B’z guitarist Tak Matsumoto speaks little English, lets his signature Les Paul to the talkin’



By Steve Newton

Up until a few weeks ago, my knowledge of popular music in Japan was pretty slim. About all I knew for sure was that Cheap Trick used to cause a big stir over there in the ’70s when they played a place called Budokan. Turns out that for the past decade, a two-man rock act I’d never heard of called B’z (pronounced “beez”) has totally dominated the charts in the Land of the Rising Sun. Vocalist Koshi Inaba and guitarist Tak Matsumoto have sold more than 40 million albums in their home country alone. To give you an idea of how quickly they can move plastic, their 1998 greatest hits CD, B’z: The Best Treasure, sold 2.5 million copies in just three days.

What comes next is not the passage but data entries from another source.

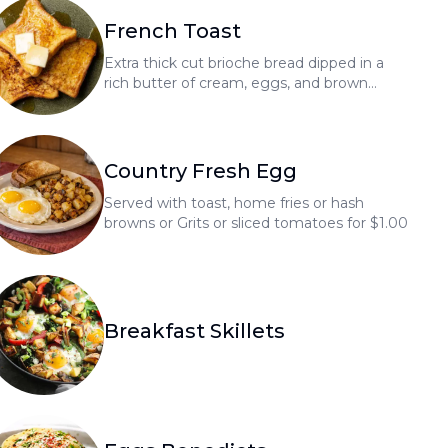
French Toast
Extra thick cut brioche bread dipped in a
rich butter of cream, eggs, and brown
sugar with a touch of vanilla
Country Fresh Egg
Served with toast, home fries or hash
browns or Grits or sliced tomatoes for $1.00
Breakfast Skillets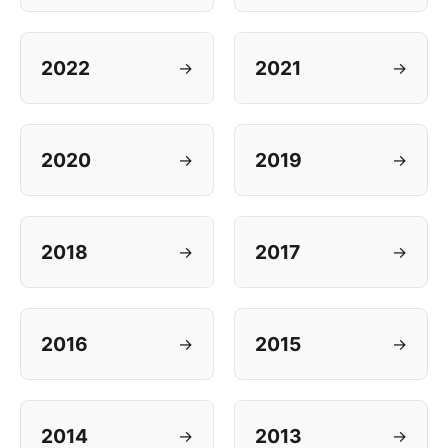
2022
2021
→
→
2020
2019
→
→
2018
2017
→
→
2016
2015
→
→
2014
2013
→
→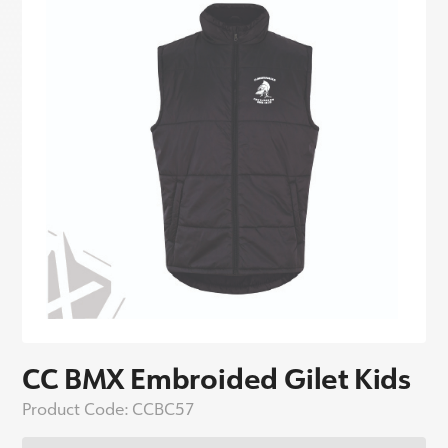
CC BMX Embroided Gilet Kids
Product Code:
CCBC57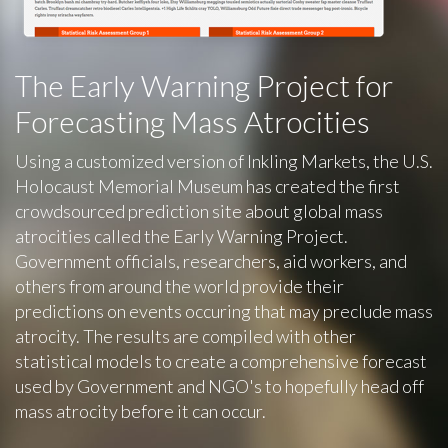
The Early Warning Project for
Forecasting Mass Atrocities
Using a customized version of Inkling Markets, the U.S.
Holocaust Memorial Museum has created the first
crowdsourced prediction site about global mass
atrocities called the Early Warning Project.
Government officials, researchers, aid workers, and
others from around the world provide their
predictions on events occuring that may preclude mass
atrocity. The results are compiled with other
statistical models to create a comprehensive forecast
used by Government and NGO's to hopefully head off
mass atrocity before it can occur.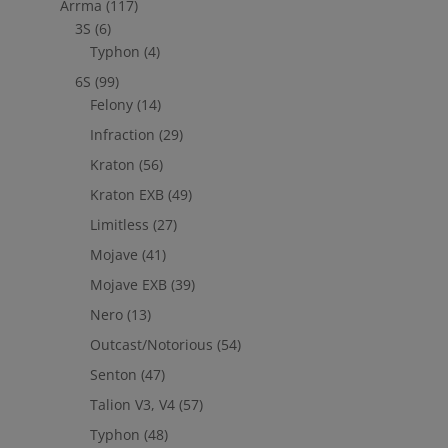
Arrma
(117)
3S
(6)
Typhon
(4)
6S
(99)
Felony
(14)
Infraction
(29)
Kraton
(56)
Kraton EXB
(49)
Limitless
(27)
Mojave
(41)
Mojave EXB
(39)
Nero
(13)
Outcast/Notorious
(54)
Senton
(47)
Talion V3, V4
(57)
Typhon
(48)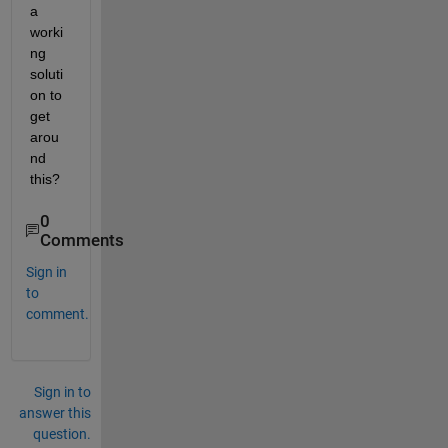
a 
worki
ng 
soluti
on to 
get 
arou
nd 
this? 
0
Comments
Sign in
to
comment.
Sign in to
answer this
question.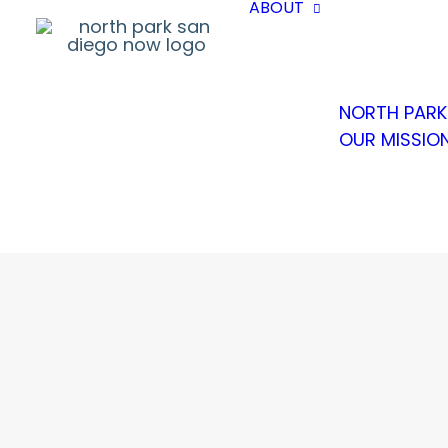
ABOUT
NORTH PARK
OUR MISSIO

That’s a whole lotta ka-ching!

Singer-lyricist Inaba and guitarist-songwriter Matsumoto specialize in melodic pop that’s driven by the latter’s flashy, guitar-hero embellishments. As well as being revered throughout Asia, he’s the fifth player in the world to have his own signature model Gibson Les Paul, which puts him in the company of Jimmy Page, Joe Perry, Ace Frehley, and Slash. And Matsumoto is beginning to find recognition in North America, as his fifth solo album, Hana, has been released on Steve Vai’s Favored Nations label. Vai mixed two tracks on the instrumental CD, including opening number “Koi-Uta”, which the California virtuoso describes as “one of the most inspired instrumental guitar melodies in existence”.

It’s tempting to use quotes from other people when writing about Matsumoto, because he doesn’t speak much English himself. When the guitarist calls from Beverly Hills—where the duo is in rehearsals for a five-city North American tour that visits the sold-out Commodore Ballroom on Thursday (October 23)—a manager/translator fields my questions, but the one- and two-word responses from Matsumoto don’t leave me much to work with. Not that I’m much of an example when it comes to bilingualism. The only Japanese I know I picked up from that old Styx tune, “Mr. Roboto”.

What I do learn from our awkward, pause-filled conversation is that Matsumoto came from a musical family (his father was a singer in a university vocal group), that he practises guitar almost every day, that Hendrix’s “Little Wing”—which he covers on Hana—is one of his favourite songs, and that the last CDs he bought were by Jeff Beck, B. B. King, and Brian Setzer.

The final tidbit of information I glean from Matsumoto is that he’s looking forward to his first visit to Vancouver, though for the time being there’s little chance of B’z knocking Nickelback off the local retail charts. “Right now,” the translator explains, “there’s no set plan of releasing a CD [in North America]. But Tak always says that if there’s people around anywhere in the world that are interested in their music that they’re willing to go over there and play concerts.”